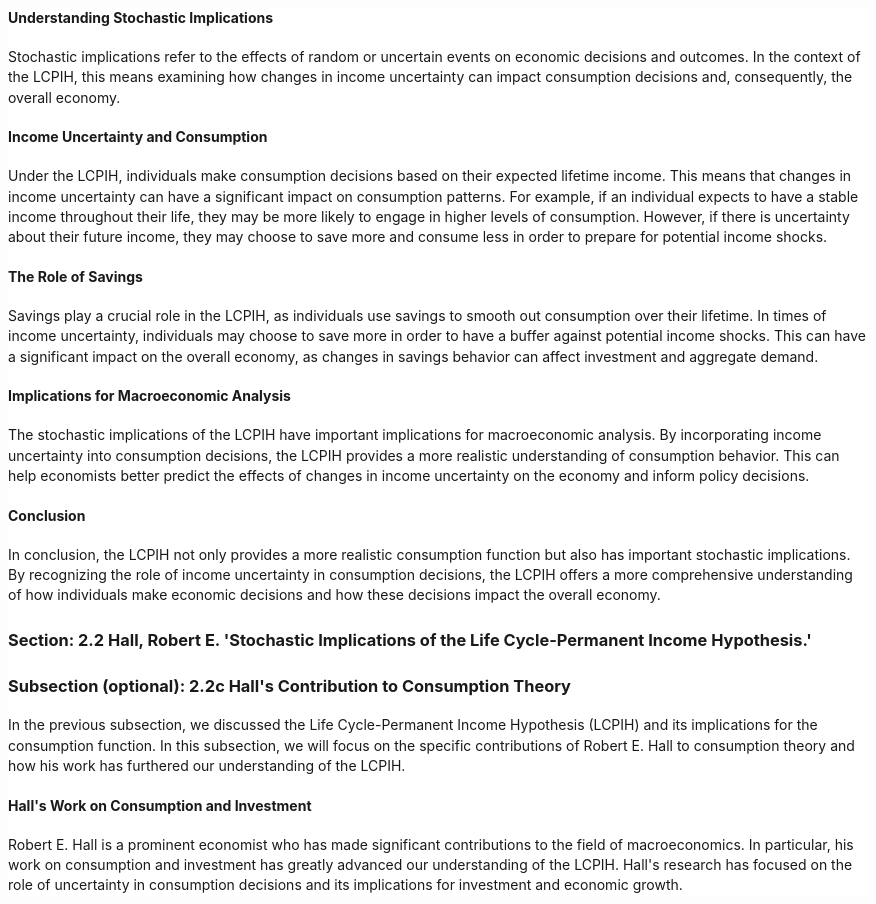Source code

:#### Understanding Stochastic Implications

Stochastic implications refer to the effects of random or uncertain events on economic decisions and outcomes. In the context of the LCPIH, this means examining how changes in income uncertainty can impact consumption decisions and, consequently, the overall economy.

#### Income Uncertainty and Consumption

Under the LCPIH, individuals make consumption decisions based on their expected lifetime income. This means that changes in income uncertainty can have a significant impact on consumption patterns. For example, if an individual expects to have a stable income throughout their life, they may be more likely to engage in higher levels of consumption. However, if there is uncertainty about their future income, they may choose to save more and consume less in order to prepare for potential income shocks.

#### The Role of Savings

Savings play a crucial role in the LCPIH, as individuals use savings to smooth out consumption over their lifetime. In times of income uncertainty, individuals may choose to save more in order to have a buffer against potential income shocks. This can have a significant impact on the overall economy, as changes in savings behavior can affect investment and aggregate demand.

#### Implications for Macroeconomic Analysis

The stochastic implications of the LCPIH have important implications for macroeconomic analysis. By incorporating income uncertainty into consumption decisions, the LCPIH provides a more realistic understanding of consumption behavior. This can help economists better predict the effects of changes in income uncertainty on the economy and inform policy decisions.

#### Conclusion

In conclusion, the LCPIH not only provides a more realistic consumption function but also has important stochastic implications. By recognizing the role of income uncertainty in consumption decisions, the LCPIH offers a more comprehensive understanding of how individuals make economic decisions and how these decisions impact the overall economy. 


### Section: 2.2 Hall, Robert E. 'Stochastic Implications of the Life Cycle-Permanent Income Hypothesis.'

### Subsection (optional): 2.2c Hall's Contribution to Consumption Theory

In the previous subsection, we discussed the Life Cycle-Permanent Income Hypothesis (LCPIH) and its implications for the consumption function. In this subsection, we will focus on the specific contributions of Robert E. Hall to consumption theory and how his work has furthered our understanding of the LCPIH.

#### Hall's Work on Consumption and Investment

Robert E. Hall is a prominent economist who has made significant contributions to the field of macroeconomics. In particular, his work on consumption and investment has greatly advanced our understanding of the LCPIH. Hall's research has focused on the role of uncertainty in consumption decisions and its implications for investment and economic growth.

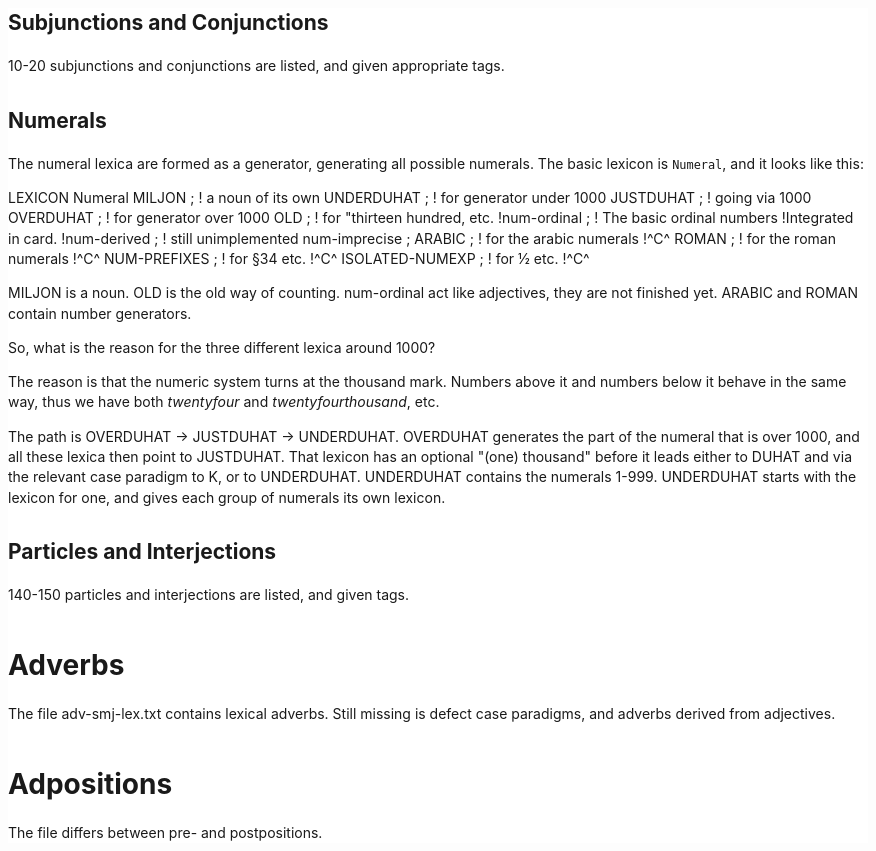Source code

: Subjunctions and Conjunctions
-----------------------------

10-20 subjunctions and conjunctions are listed, and given appropriate
tags.

Numerals
--------

The numeral lexica are formed as a generator, generating all possible
numerals. The basic lexicon is `Numeral`, and it looks like this:

LEXICON Numeral MILJON ; ! a noun of its own UNDERDUHAT ; ! for
generator under 1000 JUSTDUHAT ; ! going via 1000 OVERDUHAT ; ! for
generator over 1000 OLD ; ! for "thirteen hundred, etc. !num-ordinal ; !
The basic ordinal numbers !Integrated in card. !num-derived ; ! still
unimplemented num-imprecise ; ARABIC ; ! for the arabic numerals !^C^
ROMAN ; ! for the roman numerals !^C^ NUM-PREFIXES ; ! for §34 etc. !^C^
ISOLATED-NUMEXP ; ! for ½ etc. !^C^

MILJON is a noun. OLD is the old way of counting. num-ordinal act like
adjectives, they are not finished yet. ARABIC and ROMAN contain number
generators.

So, what is the reason for the three different lexica around 1000?

The reason is that the numeric system turns at the thousand mark.
Numbers above it and numbers below it behave in the same way, thus we
have both *twentyfour* and *twentyfourthousand*, etc.

The path is OVERDUHAT -&gt; JUSTDUHAT -&gt; UNDERDUHAT. OVERDUHAT
generates the part of the numeral that is over 1000, and all these
lexica then point to JUSTDUHAT. That lexicon has an optional "(one)
thousand" before it leads either to DUHAT and via the relevant case
paradigm to K, or to UNDERDUHAT. UNDERDUHAT contains the numerals 1-999.
UNDERDUHAT starts with the lexicon for one, and gives each group of
numerals its own lexicon.

Particles and Interjections
---------------------------

140-150 particles and interjections are listed, and given tags.

Adverbs
=======

The file adv-smj-lex.txt contains lexical adverbs. Still missing is
defect case paradigms, and adverbs derived from adjectives.

Adpositions
===========

The file differs between pre- and postpositions.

◆ ◆ ◆ ◆ ◆ ◆ ◆

> _Problem description_: Pull out every line of the listing that contains the string "optional" and copy each one. Case counts.

> _Answer for the task_:
### Subsection (optional): 2.2c Hall's Contribution to Consumption Theory
lexica then point to JUSTDUHAT. That lexicon has an optional "(one)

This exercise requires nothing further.